Once again, the doctrinal effort to become something without doing it, is as believing to become a fisherman without fishing.
God called childless Abram the father of many nations and changed his name to Abraham
before he had any children:
17As it is written: “I have made you a father of many nations.”d He is our father in the presence of God, in whom he believed, the God who gives life to the dead and calls into being what does not yet exist. Romans 4:17
Abraham believed God when he blessed him and made him what he had not yet become. That's why God declared him righteous:
18Against all hope, Abraham in hope believed and so became the father of many nations, just as he had been told, “So shall your offspring be.”e 19Without weakening in his faith, he acknowledged the decrepitness of his body (since he was about a hundred years old) and the lifelessness of Sarah’s womb. 20Yet he did not waver through disbelief in the promise of God, but was strengthened in his faith and gave glory to God, 21being fully persuaded that God was able to do what He had promised. 22This is why “it was credited to him as righteousness.”f Romans 4:18-22
Paul did not say he was declared righteous for what he did,
but rather because of what he believed about his future, all by itself, apart from and without works.
Yes, faith alone is dead.
There is no disagreement about that for what that actually means.

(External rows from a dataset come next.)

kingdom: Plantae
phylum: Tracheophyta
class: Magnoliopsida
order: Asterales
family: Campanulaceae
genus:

It does not mean you are transformed into a righteous person and declared righteous by faith
and works.
The argument is, you don't need works to be
declared righteous. That happens entirely on the basis of faith, apart from works, as I have shown you - Romans 3:22, Romans 4:6.
So, works are necessary,
but not to make you righteous. They are necessary to validate your faith as being genuine (James 2:18, Genesis 22:12). For surely, Jesus himself will use your works to judge you as being a sheep or a goat (Matthew 25:34-36). And, of course, they are necessary to make your faith productive and to actually be useful, practically speaking, to ourselves and others (James 2:14-16).
The absence of works does not mean you failed to add works to your faith in order to become righteous. Ultimiately, the absence of works means the absence of the faith by which God declares a person righteous and, therefore, eligible for salvation.